The partnership, announced Monday, enables the two companies to design and build platforms, such as a dashboard that might link together patient electronic medical records (EMR). All are designed as HIPAA-compliant platforms.
The companies also plan to design ways for caregivers and physicians to manage chronic health conditions like diabetes and hypertension by using services and technology from Fitbit’s recently acquired Twine Health. Fitbit acquired Twin earlier this year for an undisclosed sum.
Using Google’s Cloud Healthcare API, Fitbit will rely on technology from Twine, a health management platform that focuses on data about hypertension and diabetes.
Google’s Healthcare API, announced in early March, processes and manages types of healthcare data, such as HL7, FHIR and DICOM, and enables professionals to use the data for analytics and machine learning in the cloud.

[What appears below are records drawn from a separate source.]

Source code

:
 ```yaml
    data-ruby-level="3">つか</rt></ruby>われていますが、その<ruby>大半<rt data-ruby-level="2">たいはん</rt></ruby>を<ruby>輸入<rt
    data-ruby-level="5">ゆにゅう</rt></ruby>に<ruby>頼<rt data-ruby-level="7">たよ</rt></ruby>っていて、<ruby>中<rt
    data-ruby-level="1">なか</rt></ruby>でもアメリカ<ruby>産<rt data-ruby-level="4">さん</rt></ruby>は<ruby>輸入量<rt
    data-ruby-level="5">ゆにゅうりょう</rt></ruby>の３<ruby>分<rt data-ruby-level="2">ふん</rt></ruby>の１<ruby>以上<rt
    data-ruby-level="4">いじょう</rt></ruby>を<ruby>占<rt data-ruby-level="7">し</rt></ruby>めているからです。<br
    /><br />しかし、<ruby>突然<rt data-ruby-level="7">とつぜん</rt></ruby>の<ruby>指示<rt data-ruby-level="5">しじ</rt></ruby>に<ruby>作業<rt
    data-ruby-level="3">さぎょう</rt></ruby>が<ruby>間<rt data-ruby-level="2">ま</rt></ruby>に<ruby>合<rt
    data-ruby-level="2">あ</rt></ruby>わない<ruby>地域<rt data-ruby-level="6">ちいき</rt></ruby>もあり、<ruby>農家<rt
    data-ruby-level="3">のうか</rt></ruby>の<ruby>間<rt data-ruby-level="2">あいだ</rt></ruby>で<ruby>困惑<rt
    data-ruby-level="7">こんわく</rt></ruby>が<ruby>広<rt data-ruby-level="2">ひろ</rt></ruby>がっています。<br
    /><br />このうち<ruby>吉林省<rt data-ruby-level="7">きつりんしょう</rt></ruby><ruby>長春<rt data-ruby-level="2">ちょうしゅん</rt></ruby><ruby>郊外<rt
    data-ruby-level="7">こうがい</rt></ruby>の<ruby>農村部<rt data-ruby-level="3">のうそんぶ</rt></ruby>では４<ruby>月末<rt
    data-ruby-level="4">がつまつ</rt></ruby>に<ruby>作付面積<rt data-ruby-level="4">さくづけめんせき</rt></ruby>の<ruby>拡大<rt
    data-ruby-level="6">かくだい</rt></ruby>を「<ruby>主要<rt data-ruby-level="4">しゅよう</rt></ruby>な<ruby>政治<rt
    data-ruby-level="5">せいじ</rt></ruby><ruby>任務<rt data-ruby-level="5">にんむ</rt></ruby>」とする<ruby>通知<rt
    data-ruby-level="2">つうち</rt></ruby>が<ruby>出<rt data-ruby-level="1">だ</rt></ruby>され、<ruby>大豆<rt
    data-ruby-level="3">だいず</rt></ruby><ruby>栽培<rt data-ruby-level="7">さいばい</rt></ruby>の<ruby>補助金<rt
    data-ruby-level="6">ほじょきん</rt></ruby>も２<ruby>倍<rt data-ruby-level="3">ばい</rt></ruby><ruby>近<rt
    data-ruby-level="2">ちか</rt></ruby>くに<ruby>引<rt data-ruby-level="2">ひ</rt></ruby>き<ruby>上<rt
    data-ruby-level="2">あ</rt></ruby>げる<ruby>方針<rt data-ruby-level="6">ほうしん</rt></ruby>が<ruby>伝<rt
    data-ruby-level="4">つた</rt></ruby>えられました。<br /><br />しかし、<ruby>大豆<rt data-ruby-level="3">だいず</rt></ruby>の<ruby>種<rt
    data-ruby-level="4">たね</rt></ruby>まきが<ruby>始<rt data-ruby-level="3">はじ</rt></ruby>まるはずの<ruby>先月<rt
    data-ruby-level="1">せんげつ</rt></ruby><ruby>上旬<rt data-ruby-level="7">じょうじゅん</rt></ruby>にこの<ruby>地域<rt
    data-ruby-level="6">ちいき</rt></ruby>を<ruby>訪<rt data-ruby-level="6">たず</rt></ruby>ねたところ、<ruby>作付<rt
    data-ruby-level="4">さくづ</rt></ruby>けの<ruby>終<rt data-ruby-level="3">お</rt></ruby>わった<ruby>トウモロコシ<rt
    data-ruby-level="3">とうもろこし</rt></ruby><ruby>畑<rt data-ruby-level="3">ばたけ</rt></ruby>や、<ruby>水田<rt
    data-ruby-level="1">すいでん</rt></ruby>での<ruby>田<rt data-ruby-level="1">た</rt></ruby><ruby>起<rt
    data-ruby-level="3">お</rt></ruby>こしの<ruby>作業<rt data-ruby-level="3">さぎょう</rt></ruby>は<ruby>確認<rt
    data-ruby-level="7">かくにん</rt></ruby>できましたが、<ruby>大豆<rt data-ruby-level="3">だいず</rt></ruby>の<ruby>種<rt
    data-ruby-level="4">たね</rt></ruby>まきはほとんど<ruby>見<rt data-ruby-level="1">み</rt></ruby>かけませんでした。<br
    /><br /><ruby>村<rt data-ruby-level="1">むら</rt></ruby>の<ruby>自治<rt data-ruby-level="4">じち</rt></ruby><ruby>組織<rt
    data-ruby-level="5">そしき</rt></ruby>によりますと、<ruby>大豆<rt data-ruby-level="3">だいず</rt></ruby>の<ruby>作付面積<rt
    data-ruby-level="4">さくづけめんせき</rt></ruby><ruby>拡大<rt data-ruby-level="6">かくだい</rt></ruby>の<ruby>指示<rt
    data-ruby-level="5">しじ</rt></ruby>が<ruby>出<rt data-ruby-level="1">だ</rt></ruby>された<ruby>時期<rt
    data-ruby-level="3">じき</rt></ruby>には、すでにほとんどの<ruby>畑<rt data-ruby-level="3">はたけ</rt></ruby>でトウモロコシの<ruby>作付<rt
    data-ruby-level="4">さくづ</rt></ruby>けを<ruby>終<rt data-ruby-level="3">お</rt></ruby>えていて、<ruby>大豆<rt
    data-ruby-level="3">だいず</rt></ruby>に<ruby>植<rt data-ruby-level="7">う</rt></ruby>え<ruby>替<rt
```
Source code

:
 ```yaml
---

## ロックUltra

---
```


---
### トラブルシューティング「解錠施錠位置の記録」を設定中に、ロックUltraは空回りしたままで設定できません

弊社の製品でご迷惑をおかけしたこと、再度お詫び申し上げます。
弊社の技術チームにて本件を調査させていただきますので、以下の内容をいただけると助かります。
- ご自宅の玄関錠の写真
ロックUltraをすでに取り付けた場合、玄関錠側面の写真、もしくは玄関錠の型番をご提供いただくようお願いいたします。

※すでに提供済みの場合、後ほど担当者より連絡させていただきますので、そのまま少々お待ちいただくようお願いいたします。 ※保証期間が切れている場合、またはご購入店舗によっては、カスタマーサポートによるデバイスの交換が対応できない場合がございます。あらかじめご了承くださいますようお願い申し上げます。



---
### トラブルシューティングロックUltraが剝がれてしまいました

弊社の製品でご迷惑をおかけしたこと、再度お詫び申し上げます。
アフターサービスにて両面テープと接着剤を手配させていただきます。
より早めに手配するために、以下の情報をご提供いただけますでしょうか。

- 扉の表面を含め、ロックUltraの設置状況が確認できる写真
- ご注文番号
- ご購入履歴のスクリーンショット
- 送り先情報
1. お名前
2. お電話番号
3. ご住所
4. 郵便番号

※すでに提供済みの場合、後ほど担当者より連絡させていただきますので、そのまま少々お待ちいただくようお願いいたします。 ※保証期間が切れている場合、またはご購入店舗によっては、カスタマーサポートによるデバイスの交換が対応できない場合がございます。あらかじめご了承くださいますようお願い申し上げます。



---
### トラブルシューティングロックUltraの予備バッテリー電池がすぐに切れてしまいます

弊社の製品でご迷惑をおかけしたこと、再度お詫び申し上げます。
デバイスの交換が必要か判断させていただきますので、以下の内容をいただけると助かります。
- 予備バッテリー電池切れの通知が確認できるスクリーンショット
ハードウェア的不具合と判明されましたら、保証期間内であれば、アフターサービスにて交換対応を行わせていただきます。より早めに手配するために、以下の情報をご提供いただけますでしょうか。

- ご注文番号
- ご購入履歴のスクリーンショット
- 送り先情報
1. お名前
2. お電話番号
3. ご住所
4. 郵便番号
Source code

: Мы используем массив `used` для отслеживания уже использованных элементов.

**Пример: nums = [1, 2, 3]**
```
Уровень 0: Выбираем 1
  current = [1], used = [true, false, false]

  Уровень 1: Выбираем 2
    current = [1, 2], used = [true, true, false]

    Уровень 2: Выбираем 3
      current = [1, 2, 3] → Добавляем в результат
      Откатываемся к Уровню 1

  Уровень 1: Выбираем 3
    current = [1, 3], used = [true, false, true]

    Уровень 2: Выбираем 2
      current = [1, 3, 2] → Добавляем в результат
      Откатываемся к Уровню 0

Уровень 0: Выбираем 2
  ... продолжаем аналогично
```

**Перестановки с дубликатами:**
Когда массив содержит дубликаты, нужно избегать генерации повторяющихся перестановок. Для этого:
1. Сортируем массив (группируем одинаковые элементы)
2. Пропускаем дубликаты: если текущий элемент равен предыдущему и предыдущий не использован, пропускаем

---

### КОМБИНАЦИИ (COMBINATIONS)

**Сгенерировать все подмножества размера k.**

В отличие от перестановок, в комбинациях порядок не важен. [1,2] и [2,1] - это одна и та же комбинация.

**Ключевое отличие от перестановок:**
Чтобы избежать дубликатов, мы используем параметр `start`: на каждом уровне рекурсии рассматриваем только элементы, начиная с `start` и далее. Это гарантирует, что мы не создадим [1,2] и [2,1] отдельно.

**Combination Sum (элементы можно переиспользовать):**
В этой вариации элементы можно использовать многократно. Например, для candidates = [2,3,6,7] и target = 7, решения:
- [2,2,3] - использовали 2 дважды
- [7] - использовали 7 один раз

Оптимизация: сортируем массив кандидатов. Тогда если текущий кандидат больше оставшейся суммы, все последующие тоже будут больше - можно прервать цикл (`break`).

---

Google’s partnership with Fitbit will help the Alphabet company complete against Apple and others in the healthcare wearable space. In January, Apple announced an update to its healthcare app for the iPhone, with Johns Hopkins Medicine, Cedars-Sinai, and Penn Medicine, along with other participating hospitals and clinics that were among the first to make the beta feature available to their patients.
The updated Health Records section in the iPhone Health app brings together hospitals, clinics and the existing Health app to make it easy for consumers to search for and view their available medical data from multiple providers when they choose.
In the past, patients’ medical records were held in multiple locations, requiring patients to log into each care provider’s website and piece together the information manually.
Although the data is HIPAA-compliant, it's not clear whether Google and Fitbit will have an opportunity to generalize the healthcare data and use it to target content and advertisements to specific individuals or audience segments during searches or on publisher websites.